A private concert performance of Liana was given in New York City on April 30, 1929; Schipa sailed for Italy the next day for the public premiere.

Nanda Primavera created the title role in the June 22, 1929 premiere in Rome. At that performance, Schipa was summoned for twenty-five curtain calls. Time said Liana was a "success: immediate." London's Morning Post called the premiere a "success" with "a return to light operatic methods" which "sounds a note of sentiment and romance. It is rich in melody, and several of the duets are sure to become popular because of their tunefulness." The Musical Courier called Liana an "immense and enviable success . . . The music is flowing and melodious and the orchestration extremely clever."

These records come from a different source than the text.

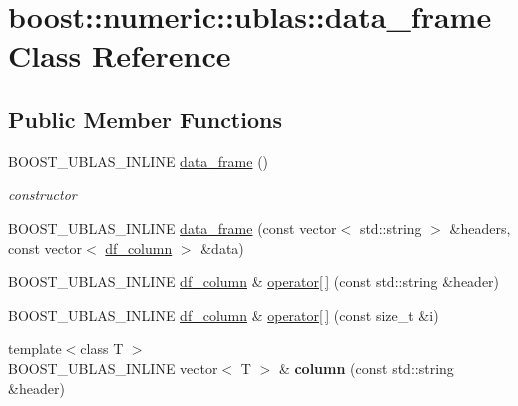 \hypertarget{classboost_1_1numeric_1_1ublas_1_1data__frame}{}\section{boost\+:\+:numeric\+:\+:ublas\+:\+:data\+\_\+frame Class Reference}
\label{classboost_1_1numeric_1_1ublas_1_1data__frame}
\subsection*{Public Member Functions}
\begin{DoxyCompactItemize}
\item 
B\+O\+O\+S\+T\+\_\+\+U\+B\+L\+A\+S\+\_\+\+I\+N\+L\+I\+NE \hyperlink{classboost_1_1numeric_1_1ublas_1_1data__frame_a1fe0c252f16d65762717c1da13432e8f}{data\+\_\+frame} ()\hypertarget{classboost_1_1numeric_1_1ublas_1_1data__frame_a1fe0c252f16d65762717c1da13432e8f}{}\label{classboost_1_1numeric_1_1ublas_1_1data__frame_a1fe0c252f16d65762717c1da13432e8f}

\begin{DoxyCompactList}\small\item\em constructor \end{DoxyCompactList}\item 
B\+O\+O\+S\+T\+\_\+\+U\+B\+L\+A\+S\+\_\+\+I\+N\+L\+I\+NE \hyperlink{classboost_1_1numeric_1_1ublas_1_1data__frame_a1cfb2a3083283f2aceff85649120ce61}{data\+\_\+frame} (const vector$<$ std\+::string $>$ \&headers, const vector$<$ \hyperlink{classboost_1_1numeric_1_1ublas_1_1df__column}{df\+\_\+column} $>$ \&data)
\item 
B\+O\+O\+S\+T\+\_\+\+U\+B\+L\+A\+S\+\_\+\+I\+N\+L\+I\+NE \hyperlink{classboost_1_1numeric_1_1ublas_1_1df__column}{df\+\_\+column} \& \hyperlink{classboost_1_1numeric_1_1ublas_1_1data__frame_a7bc6a73935b5d7f0dbdfffdcdae841dd}{operator\mbox{[}$\,$\mbox{]}} (const std\+::string \&header)
\item 
B\+O\+O\+S\+T\+\_\+\+U\+B\+L\+A\+S\+\_\+\+I\+N\+L\+I\+NE \hyperlink{classboost_1_1numeric_1_1ublas_1_1df__column}{df\+\_\+column} \& \hyperlink{classboost_1_1numeric_1_1ublas_1_1data__frame_a58496ee7ebcb0c67457b2c0c476ecec4}{operator\mbox{[}$\,$\mbox{]}} (const size\+\_\+t \&i)
\item 
{\footnotesize template$<$class T $>$ }\\B\+O\+O\+S\+T\+\_\+\+U\+B\+L\+A\+S\+\_\+\+I\+N\+L\+I\+NE vector$<$ T $>$ \& {\bfseries column} (const std\+::string \&header)\hypertarget{classboost_1_1numeric_1_1ublas_1_1data__frame_a261a6b02e41c2d5c3e17c7a91c5cb2d5}{}\label{classboost_1_1numeric_1_1ublas_1_1data__frame_a261a6b02e41c2d5c3e17c7a91c5cb2d5}


\end{DoxyCompactItemize}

Liana was given in 1935 at Milan's Teatro Lirico on May 1, and in the composer's hometown of Lecce on June 6, both performances conducted by Schipa. The Milan performance was called a "triumph."

The next year Schipa conducted a performance at Turin's Teatro Vittorio Emanuele (now known as the Auditorium Rai di Torino). The performance at La Scala in 1936 was well received. Schipa conducted that performance but left the pit in the second act to go on stage to sing and to dance a tango.

Italy's national broadcaster Radio Audizioni Italiane aired the operetta on June 13, 1938. Iris Adami Corradetti sang the title role in a performance conducted by the composer.

The libretto was published in Milan.